> Task instructions
Print each line exactly, beginning with the one where "The transformation has" appears and ending at the last line below.

> Given records
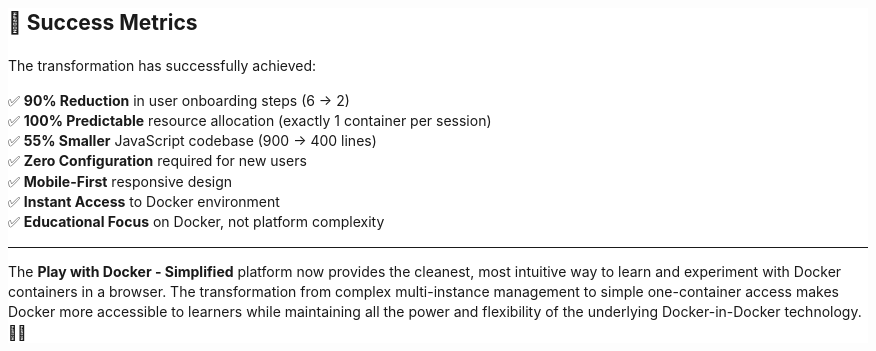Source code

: ## 🎉 Success Metrics

The transformation has successfully achieved:

✅ **90% Reduction** in user onboarding steps (6 → 2)  
✅ **100% Predictable** resource allocation (exactly 1 container per session)  
✅ **55% Smaller** JavaScript codebase (900 → 400 lines)  
✅ **Zero Configuration** required for new users  
✅ **Mobile-First** responsive design  
✅ **Instant Access** to Docker environment  
✅ **Educational Focus** on Docker, not platform complexity  

---

The **Play with Docker - Simplified** platform now provides the cleanest, most intuitive way to learn and experiment with Docker containers in a browser. The transformation from complex multi-instance management to simple one-container access makes Docker more accessible to learners while maintaining all the power and flexibility of the underlying Docker-in-Docker technology. 🐳🚀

> Solution to the exercise
The transformation has successfully achieved:

✅ **90% Reduction** in user onboarding steps (6 → 2)  
✅ **100% Predictable** resource allocation (exactly 1 container per session)  
✅ **55% Smaller** JavaScript codebase (900 → 400 lines)  
✅ **Zero Configuration** required for new users  
✅ **Mobile-First** responsive design  
✅ **Instant Access** to Docker environment  
✅ **Educational Focus** on Docker, not platform complexity  

---

The **Play with Docker - Simplified** platform now provides the cleanest, most intuitive way to learn and experiment with Docker containers in a browser. The transformation from complex multi-instance management to simple one-container access makes Docker more accessible to learners while maintaining all the power and flexibility of the underlying Docker-in-Docker technology. 🐳🚀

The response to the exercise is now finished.